For patients on ventilators, the treatment was shown to reduce mortality by about one third, and for patients requiring only oxygen, mortality was cut by about one fifth, according to preliminary findings shared with WHO.
The benefit was only seen in patients seriously ill with COVID-19 and was not observed in patients with milder disease.
The positive news comes as coronavirus infections accelerated in some places including the United States and as Beijing cancelled scores of flights to help contain a fresh outbreak in China’s capital.
“This is the first treatment to be shown to reduce mortality in patients with COVID-19 requiring oxygen or ventilator support,” WHO Director-General Tedros Adhanom Ghebreyesus said in a statement late on Tuesday. The agency said it was looking forward to the full data analysis of the study in coming days.
“WHO will coordinate a meta-analysis to increase our overall understanding of this intervention. WHO clinical guidance will be updated to reflect how and when the drug should be used in COVID-19,” the agency added.
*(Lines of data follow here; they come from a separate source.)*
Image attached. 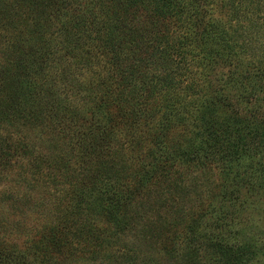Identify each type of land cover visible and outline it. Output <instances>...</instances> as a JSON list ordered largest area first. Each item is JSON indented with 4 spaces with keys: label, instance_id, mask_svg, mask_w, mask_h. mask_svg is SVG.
I'll return each mask as SVG.
<instances>
[{
    "label": "trees",
    "instance_id": "trees-1",
    "mask_svg": "<svg viewBox=\"0 0 264 264\" xmlns=\"http://www.w3.org/2000/svg\"><path fill=\"white\" fill-rule=\"evenodd\" d=\"M13 168L61 191L0 264H150L113 250L130 231L174 264H264L227 230L264 194V0H0V181ZM141 197L170 212L159 236Z\"/></svg>",
    "mask_w": 264,
    "mask_h": 264
},
{
    "label": "rangeland",
    "instance_id": "rangeland-1",
    "mask_svg": "<svg viewBox=\"0 0 264 264\" xmlns=\"http://www.w3.org/2000/svg\"><path fill=\"white\" fill-rule=\"evenodd\" d=\"M17 135L19 134L17 133ZM16 170L17 168L8 170L7 176L0 181V217L3 218L4 224L2 225L5 226V230L0 228V237L4 235L8 239L21 243L26 239L27 234L34 235L37 233L43 223L54 215L51 205L56 202L58 193L61 191V185L55 183L48 186L45 184V186L38 185L30 188L31 186L28 187L24 184L26 182H22L23 187H20L16 184ZM22 191L27 192L29 197L24 200L21 199L23 198ZM8 194L13 196L14 202L10 200L11 198L7 199L6 195ZM244 197L248 200L247 203L241 207L239 215L233 217V220L231 219V222L235 223L232 229L229 228L227 230L229 233L233 231L242 232V230L245 232L246 230L247 233L249 232L248 235L255 234L257 239L262 241L264 240V194L246 193ZM141 201L145 209L148 205L151 206L149 211L151 218L149 220L152 221V226H156L155 232L159 236L157 230L161 226V221L158 219H162L165 214L169 215L170 212L166 207L159 208L160 200L153 201L152 199L141 197ZM183 204L189 205L190 203L187 201L183 202ZM147 217H141L139 221L146 223ZM17 229L19 230L17 231ZM138 234L140 233L135 231L122 234L119 240L114 241L113 250L119 253L126 250L132 252V249L137 248L139 252L138 261L146 260L150 264H174L175 261H178L176 258L168 260L167 257L165 258L164 253L153 250L150 247V243L144 242L141 236H139L140 239L138 238ZM232 235L235 234L232 233ZM174 246L178 251H184L186 248V245H183L181 241L173 244V248ZM93 264H99V262Z\"/></svg>",
    "mask_w": 264,
    "mask_h": 264
}]
</instances>
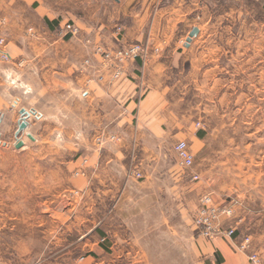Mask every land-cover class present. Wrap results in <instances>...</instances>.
I'll use <instances>...</instances> for the list:
<instances>
[{
  "label": "rangeland",
  "instance_id": "obj_1",
  "mask_svg": "<svg viewBox=\"0 0 264 264\" xmlns=\"http://www.w3.org/2000/svg\"><path fill=\"white\" fill-rule=\"evenodd\" d=\"M172 3L182 11L167 19L170 32L144 34L140 40L130 36L129 42L114 48L97 43L93 53L100 64L94 66L90 56L83 63L95 67L97 78L107 70L114 79L136 57L146 73L147 40L155 45L154 56L162 48L172 53L171 60L164 58L166 65L153 70L167 88L159 117L171 124L172 132L178 127L202 131L198 136L203 144L189 133L172 139L167 135L164 147H127L125 158L103 159L88 171L92 163L82 157L74 161L81 152L68 143L69 132L57 138L48 120L31 125L37 140L21 132L26 140L21 148L13 146L12 128L3 131L8 142H0V264H218L211 245L221 234L230 237L233 248L251 264L249 251L257 252L264 236V0ZM24 4L0 0L3 111L9 107V94L16 91L5 68L11 62L19 67L21 61L13 54L18 51L6 43L10 39L19 43L15 31L29 30L34 21L25 19L30 12ZM161 4L162 0L157 8ZM55 5L63 7L62 2ZM62 24L65 34H77L70 19ZM73 25L77 30L72 32ZM154 25H163L158 13ZM193 26L198 33L186 47L185 37ZM122 29L115 27L119 38ZM135 43L145 47L144 57L105 56ZM116 67L121 69L117 77ZM120 137L101 130L93 132L90 141L98 151L107 142L113 144L109 153L115 155ZM181 139L194 155L187 169L178 165L173 149ZM149 148H155L156 158L149 156ZM122 171L131 179L124 194L116 188L124 179ZM204 195L214 203L235 204L232 215H220L223 230L210 239L192 225ZM230 226L234 231L228 235L225 230ZM246 236L250 242L244 250L239 244Z\"/></svg>",
  "mask_w": 264,
  "mask_h": 264
},
{
  "label": "crops",
  "instance_id": "obj_2",
  "mask_svg": "<svg viewBox=\"0 0 264 264\" xmlns=\"http://www.w3.org/2000/svg\"><path fill=\"white\" fill-rule=\"evenodd\" d=\"M23 1L30 12L25 19L34 21L29 30L20 28L15 31L21 38L19 43L13 39L6 43L12 51H18L13 54L18 55L21 61L19 67L11 62L5 68L7 81L17 92L9 94V107L0 110V142H8L2 138L3 131L12 128L13 146L16 139L21 138L23 144L20 148L25 147L26 140L21 132H25L26 136L30 133L33 139L27 137L31 141L37 140L31 125L48 120L57 138L62 139L63 131L69 132L68 143L81 152L74 161L82 157L89 161L88 164L92 163L89 167L84 165L88 171L103 159L109 162L108 158L115 156L125 158L127 147H164L169 139L180 133L194 135L196 143L203 144L198 136L202 131L196 132L197 129H194L190 132L178 127L172 132L171 124H166L159 117L164 112L162 99L167 88L161 76L155 71L153 73V70L166 65L164 58L171 56V60L172 53H164L161 47V53L154 56L152 49L155 45L147 40L150 56L146 73L140 70L142 63L139 57L129 59L123 65V72L114 79H110L107 70H104L105 74L99 80L94 71V66L100 64L99 55L93 53L95 44L114 48L129 42L130 36L140 40L144 34L168 33L171 25L167 19L182 11L178 4H173L172 0H162L157 8L160 0ZM57 2H62L63 7H57ZM157 13L159 18H163V25L156 27L154 20ZM65 19H70L78 27L76 35L65 34L63 29L66 27L62 24ZM116 26L123 28L121 38L117 37ZM191 40L187 45L184 42V46L187 47ZM87 56L92 58L94 66L83 63ZM15 69H18V73ZM21 107L29 110L30 114L26 116L25 129L16 135ZM101 130L121 135L114 144L121 147L115 155L109 153L112 149L108 146L113 145L109 142L100 151L93 150L90 138L93 132ZM167 135L169 139H166ZM155 148H149L152 158L157 156ZM107 174L109 177L110 174L115 175ZM120 174L124 179L119 181L116 188L122 189L121 194H124L131 179L125 177L124 171ZM224 226L221 222V227ZM233 243L230 237L222 234L212 240L211 247L218 255V264H247L245 254L236 251ZM257 253L260 257L258 264H264V236Z\"/></svg>",
  "mask_w": 264,
  "mask_h": 264
},
{
  "label": "built area",
  "instance_id": "obj_3",
  "mask_svg": "<svg viewBox=\"0 0 264 264\" xmlns=\"http://www.w3.org/2000/svg\"><path fill=\"white\" fill-rule=\"evenodd\" d=\"M117 28V30H119L120 27ZM69 30L72 32L76 31L77 27L73 25L72 27H70ZM113 52H115L114 55L109 56V53H105V56H114L115 58H118L117 60H121L123 59V57H134L137 55L144 57L146 49L139 43H135L124 46L123 48L116 49ZM120 70V68L116 67L113 76L117 77L121 72ZM101 78L102 75L98 77V79ZM173 149L175 151L177 163L179 166L184 169H187L193 165L194 155L188 148V145L185 140H177L173 145ZM136 175L139 176L140 174L137 172ZM197 176L198 175L195 174L193 178H197ZM232 213V205L214 203L209 195H204L200 199L199 207L197 208L195 215L193 216V228L199 235H203L209 239L213 238L223 230H221L219 227L220 215L230 216L232 215ZM233 231L234 229L231 226L225 230L226 234L228 235H231ZM249 242L250 238L246 236L244 240L239 244V247L246 250L249 247ZM248 259L250 260L251 264H258L260 261L258 253L254 250L249 251Z\"/></svg>",
  "mask_w": 264,
  "mask_h": 264
},
{
  "label": "water",
  "instance_id": "obj_4",
  "mask_svg": "<svg viewBox=\"0 0 264 264\" xmlns=\"http://www.w3.org/2000/svg\"><path fill=\"white\" fill-rule=\"evenodd\" d=\"M198 31V28L196 26H193L189 32H188V36L186 37V42L185 44L187 45L189 43V41L191 40L192 36H194ZM19 112L21 114V117L18 121V125H17V130H16V135L25 129L26 125H27V121H26V116L30 114V111L25 109L24 107H21L19 109ZM27 136L31 139H33V136L30 133H27ZM23 144V140L21 138H17L14 146L16 148H19L21 145Z\"/></svg>",
  "mask_w": 264,
  "mask_h": 264
}]
</instances>
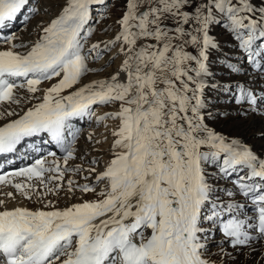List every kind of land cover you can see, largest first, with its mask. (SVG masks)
Wrapping results in <instances>:
<instances>
[{
  "label": "snow or ice",
  "instance_id": "1",
  "mask_svg": "<svg viewBox=\"0 0 264 264\" xmlns=\"http://www.w3.org/2000/svg\"><path fill=\"white\" fill-rule=\"evenodd\" d=\"M104 3L66 0L26 53L14 50V35L3 38L11 49L0 51V105L19 104L18 88L35 94L42 82L59 80L40 102L0 126V155L18 154L47 134L66 157L64 167L55 159L46 167V158H39L0 174V185L28 200L44 197L33 180L45 193H57L74 153L64 147L66 134L77 136L69 122L91 117L93 105L119 103L110 118L120 124L112 133L113 158L97 177L107 182L103 198L64 209L49 201L48 210L0 211V264H209L203 250L213 226L235 249L264 243V156L205 120L213 118L206 89L234 95L237 105L252 110L258 103L247 81L218 80L209 61L222 52L211 33L223 26L240 58L220 62L221 70L247 75L249 65L264 82V0L259 6L254 0H128L113 44L121 45L120 69L61 95L90 71L88 55L100 58L99 45L84 54L82 33L92 6ZM28 5L0 0V31ZM17 178L24 180L14 183ZM74 183L68 181L69 192ZM79 190L95 191L87 184Z\"/></svg>",
  "mask_w": 264,
  "mask_h": 264
},
{
  "label": "bare ground",
  "instance_id": "2",
  "mask_svg": "<svg viewBox=\"0 0 264 264\" xmlns=\"http://www.w3.org/2000/svg\"><path fill=\"white\" fill-rule=\"evenodd\" d=\"M31 1L33 0H29V2ZM55 1L57 0H41V2L39 3L38 7H36L35 10L31 8V5L29 4L27 10L23 12L16 19L15 22L11 23L7 28L0 31V51L11 49V44L3 43V38L9 35L15 36V40L13 41V43L17 45V47L14 49L15 51L20 53H26L27 51H29L30 48L37 41L41 39L43 35V29L48 27L53 20H55L61 15L62 13L61 10L59 11L53 9V5L55 4ZM254 3L257 6H259L261 4V0H254ZM98 8L92 10L91 15H93L95 12H100V11L104 12L107 10L108 7H106V2H105L104 4L99 5ZM31 13L32 16H30V23H28V25L27 23L24 24L25 25L24 28L19 30V28L23 26L21 25L19 27V24L23 21V19L26 18L27 15ZM89 28L91 29V34L89 35L87 30L86 35L83 36L85 41L84 49H83L84 54L88 55L89 49H91L93 45H99L100 54L108 53L110 50L112 51V49H114L110 55L108 54L109 58L110 57L114 58V55L116 54L120 55L121 58L119 57L120 59L118 62H116V64H120V63L122 64L124 56L119 53V48L121 47V45L116 43L115 47H113V44L115 43V38L120 33L121 30L119 32H116L113 36L112 35L109 36L110 38L109 37L104 38L106 34L104 35L103 32L106 31L107 29L106 25H101L96 28L93 26ZM220 30L222 32L220 34L223 35L226 33L223 26H220ZM211 34L214 35V37L221 43V47H222V52L213 53L218 57L215 59V61L227 63L229 61L235 62L236 59L240 58L237 55V49L234 47L235 41L233 40V37H231L232 38L231 43H226L222 38L219 37L215 29ZM92 35H94V38ZM90 36H92V39H89ZM96 38H100L101 41L100 40L95 41ZM191 51L192 49H190V52ZM88 57L90 60L94 58L96 59V52H93L91 55H88ZM210 60L213 61V59L211 58ZM106 64L107 62L105 61H102L101 64L98 65H95L93 63L89 64L91 71L88 72V74H86L84 77H82L78 84H76L73 88L65 90L64 92L61 93V95H67L70 92H73L76 89L91 84L95 81L107 80L113 74H115L121 67L120 64L119 67L106 70V72L104 73L100 72L102 71V67H105ZM211 64L213 65V62H211ZM216 64L220 66L219 62L218 63L216 62ZM218 66L217 69L221 71V73L215 72V75L218 78V80L228 81L229 79H232V80H239L241 82L247 81L248 87L256 90L254 94L257 96L258 103L256 106H253L254 110H252L249 108L247 104L237 105L234 102V95L215 92L214 93L215 98H211L212 96L210 97L208 93V89H206V96L211 101L210 110L213 114V118L211 119L219 118L220 121L219 126L217 127L212 126V127L218 133H221L226 137L239 139L245 145L251 147L254 152H256L261 156H264V102H261V100H264V92L260 91V89L264 88V82L261 81V79L259 78V76L255 71L250 69L249 65H244V71L248 73L247 75H239V76H231V77L227 70H221V67L218 68ZM213 71H214V67H213ZM58 80L59 78H54L51 81L42 82V86H40L41 87L40 91H38L35 94L25 93L24 92L25 89H19V88L16 89L15 95L19 98L20 103L9 104L5 102L3 105H0V113H4V118L0 119V126H3V124L7 122H11L13 120L18 119L29 108L33 107L34 104L40 102V98L43 97L45 91L50 87H52L55 83H57ZM111 105H113L115 109V107L119 105V103L116 105L115 103ZM223 105H231V106L230 108H223ZM100 106L102 105L96 104L97 109L95 111V114L93 115V120L96 121V123L103 121L104 116L112 113L111 111H109L110 108H112L111 106H108L106 108H101ZM107 110L109 111L108 113ZM9 112H15L18 113V115H8ZM211 119H209L207 116L205 117L207 123H210L208 121ZM111 120L113 122L114 119ZM90 121L91 120L87 119V117L84 116L82 118L81 117L74 118L69 122L71 124V131L76 132L77 136L75 140H73V137L70 133L66 134V140H65L66 147L70 145L72 142H75V144H73L72 147L74 149L73 158L69 159L66 165L68 171L65 172V175L63 177V187L55 194L45 193L43 185H39L37 181L33 180L30 183L40 186V189L38 190L39 192L44 193V197L43 199H40L37 196H33L32 200H28L25 199L23 196H21L20 193L14 187L9 185H0V202H2L0 203V211L4 209L11 210L17 207L28 208L32 210H36V209L48 210L47 208H45V205L49 201H51L56 208L64 209L71 207L74 204L83 203L85 201H94L98 194L105 191L107 187V182L105 181V183L102 182L103 184H100L101 181L98 182L97 177L100 173H102L105 170L106 165L104 166L101 165V168L104 169H100L96 161L99 159V157L102 158L103 162L110 161V159L113 158L112 155L113 147L110 149H105V148L102 149L100 147L99 145L100 137L97 136V132H95L93 128L90 129L88 128L89 127L88 123H90ZM112 129L114 128L112 127ZM80 132L81 134H79ZM112 133L113 131L110 130L105 134L106 135L109 134L111 138ZM115 138L116 137H114L113 139ZM37 140L38 139H36V141ZM108 142H110L111 145L112 139H110ZM41 145L42 142H40V144L39 142H37L34 145L30 143V148L28 147L24 151H20L19 154H15L14 156H11L8 160H4L3 164L1 162L0 165H4L5 167H8L7 168L8 170H3V171H7V173H9L25 167L27 163L31 160V156H33L35 152L40 150ZM83 146H85L86 149L83 148ZM48 153H52V152H48ZM65 156H66L65 153H59V154L56 153V156L53 158L48 154L46 157L45 166L46 167L52 166V161L53 159H55L60 163L61 167H64ZM44 157L45 156H38L36 157V159L44 158ZM36 159H34L33 161H35ZM9 164H11V166H9ZM12 168L14 169L12 170ZM76 168L83 169V171H79L78 174L79 175L80 173L83 174L81 176L83 178L87 177V179L84 178L80 180L76 178L73 175V172L71 171L72 169H76ZM89 169H95V171L92 172L89 171ZM2 172L0 171V174ZM48 175L50 174L48 173L45 174L46 178ZM23 180L24 178H17V180H15L14 183ZM70 180L75 181V183L72 185L74 190L71 192L67 190L68 181ZM85 184H87L89 187L94 188L95 189L94 192L97 193V195L95 196L93 193L86 195L85 194L86 192H81L79 188L80 186ZM98 184L100 185L98 186ZM223 185H224L223 182H221L220 185L221 188H223ZM9 194H11V196H9ZM99 199L102 198L99 197ZM210 232L211 234L205 237V241L207 242L211 240L215 243H213V245H210L209 247H206L203 250L204 258L209 261V264H261V262L264 261V243H260L259 241H256L253 244L252 248L245 247L241 249H235L232 247L230 241L226 239L223 236L222 232L219 231L215 226H213L210 229Z\"/></svg>",
  "mask_w": 264,
  "mask_h": 264
},
{
  "label": "rangeland",
  "instance_id": "3",
  "mask_svg": "<svg viewBox=\"0 0 264 264\" xmlns=\"http://www.w3.org/2000/svg\"><path fill=\"white\" fill-rule=\"evenodd\" d=\"M41 2V0H33V1H31V2H29V4L31 5V8H33L34 10L36 9V7H38V5H39V3ZM105 2H106V7H108L107 8V10L106 11H104V12H102V11H100V12H95L93 15H91V17H93V18H91L89 21H90V24H88V25H86L85 26V32L84 33H82V36H85L86 35V33H87V30H88V28L89 27H98V26H101V25H106V27H107V29H106V31H104L103 33H104V38H107V37H109V36H113L116 32H119L120 30H121V25H120V23H119V20L123 17V15L125 14V12H126V4H127V2H128V0H105ZM37 5V6H36ZM66 6V0H57V1H55V4L53 5V9L54 10H61V11H63V8ZM99 7V5H93L92 6V8H93V10H95L96 8H98ZM99 9V8H98ZM34 10H33V12H34ZM36 12V11H35ZM30 16H32V13L31 14H29V15H27L26 16V18L25 19H23V21L19 24V27L21 26V25H23L22 27H20L19 28V30H21L22 28H24V24H26L27 23V25H28V23H30ZM102 22V23H101ZM100 23V24H99ZM104 23V24H103ZM118 30V31H117ZM215 30L217 31V33H218V35H219V37L220 38H222L226 43H231L232 41V36H230L227 32L225 33V34H220V33H222L221 32V30H220V27H217V28H215ZM6 34V33H5ZM228 35V36H227ZM93 36V38H94V35H92ZM92 36H90L89 37V39H92ZM110 38V37H109ZM97 39V40H96ZM95 39V41H98V40H100V38H96ZM223 40H221V41H223ZM101 41V40H100ZM3 43H4V40H3ZM4 44H7V43H4ZM190 48V47H189ZM187 49L188 51H190V49ZM113 50L114 49H112V51L110 50L108 53H103V54H100V58L99 59H92V60H90L89 59V57H88V63L89 64H91V63H93V64H95V65H98V64H101V62L102 61H105V62H107V64L105 65V67H102V71H100V72H102V73H104V72H106V70H110V69H112V68H116V67H119L120 66V64H116V62H118L119 61V59L121 58V56L120 55H114V58L113 57H110L109 58V55L113 52ZM109 54V55H108ZM120 57V58H119ZM210 58L211 59H213V61H209L210 62V64H211V62H213V67H214V71L215 72H218V73H221V71L219 70V69H217V64H216V62L218 63L219 62V65H220V61H215V59L216 58H218L215 54H213L212 56H210ZM102 59V60H101ZM90 60V61H89ZM88 64V66H89V69H90V65ZM218 68H220V66H218ZM90 71H91V69H90ZM89 71V72H90ZM88 74V73H87ZM84 77V76H83ZM40 86H42V83H41V85H39V89H41V87ZM40 91V90H39ZM24 92L25 93H28L27 92V90L25 89L24 90ZM208 93H209V95H210V97L211 98H215V96H214V93H215V91H212V90H208ZM213 94V95H212ZM116 104H118V103H115V105ZM230 104V103H229ZM108 106H111L112 108H110V110L109 111H111L112 113H110V114H113V112L114 113H116L117 111H118V108H119V105H117L116 107H115V109H114V106L113 105H111V104H108V105H102V106H100L101 108H106V107H108ZM230 106L231 105H223V108H230ZM117 108V109H116ZM96 105H93L92 106V110H93V115L95 114V111H96ZM108 110H107V113L109 112ZM110 114L109 115H106V116H104L103 117V121H101V122H97L96 123V121H94L93 120V115L91 116V117H88V116H86L87 117V119H89V120H91L90 121V123H88V128L90 129V128H93V130L95 131V132H97V136H99L100 138V140H101V142H100V140H99V145H100V147L102 148V149H110V148H112L113 147V143H114V140L116 139H113L114 137H112L113 135H111V138H110V135L108 134V135H106L105 133H107L108 131H110V130H112V131H114L115 129H117L118 127H119V124H120V121L119 120H116V119H114L113 120V122H114V124H113V122H112V118H110ZM218 117V116H217ZM221 119V118H220ZM109 122H111V123H109ZM115 122H117V123H115ZM119 122V123H118ZM208 122H210V123H208L211 127L213 126V127H217V126H219V123H220V121H219V118H215V119H211V120H209ZM95 123V124H94ZM111 125V126H110ZM115 126V127H114ZM112 127L114 128V129H112ZM102 128V129H101ZM107 131V132H106ZM79 134H81V132L79 133ZM104 136V137H103ZM105 136H107V137H105ZM112 139V144L110 145V142H108L110 139ZM76 140H78V139H76ZM72 144V143H71ZM74 144H75V142H74ZM108 144V145H107ZM80 145V144H79ZM78 145V146H79ZM68 147H73V144L71 145V146H68ZM108 147V148H107ZM83 148H85L86 149V147L85 146H83ZM45 154V153H44ZM47 156H45L44 158H46ZM66 157V156H65ZM35 159V158H34ZM33 159V160H34ZM112 159V158H111ZM110 159V160H111ZM33 160H30L28 163H27V165L25 166V167H28V166H31L35 161H33ZM106 160H107V158H106ZM33 161V162H32ZM97 162V164H98V166L100 167V169H104V168H101V165L102 166H104V165H108L109 164V162L110 161H105V162H103L102 161V158L101 157H99V159L96 161ZM8 167H5V169H3V170H8L7 169ZM106 169V168H105ZM2 170V171H3ZM1 171V172H2ZM79 172H76V173H73V175L76 177V178H78V179H80V180H82V179H84L81 175H83V174H81L80 173V175L78 174ZM76 174V175H75ZM105 183V181H101V183L100 184H103V183ZM100 184H98V186L100 185ZM38 187V189H40V186H37ZM223 187H224V185H223ZM94 194L95 196L97 195V193H95L94 191L93 192H86L85 194L87 195V194ZM100 194H98L97 196H96V199L95 200H97V199H99V197L100 198H103V197H101V196H99ZM35 208V207H34ZM213 243H215V242H213V241H207L206 242V247H209L210 245H213ZM224 249H225V247H224ZM223 249V250H224ZM242 253V252H241Z\"/></svg>",
  "mask_w": 264,
  "mask_h": 264
}]
</instances>
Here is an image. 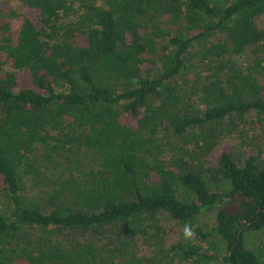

South Korea’s top health official cautioned about the use of the drug for COVID-19 patients due to potential side effects.
“Some experts have warned of the drug not only reducing the inflammatory response in patients, but also the immune system and may trigger side effects,” said Jeong Eun-kyeong, head of Korea Centers for Disease Control and Prevention.
“We have been burned before, not just during the coronavirus pandemic but even pre-COVID, with exciting results that when we have access to the data are not as convincing,” said Dr. Kathryn Hibbert, director of the medical intensive care unit at Harvard’s Massachusetts General Hospital.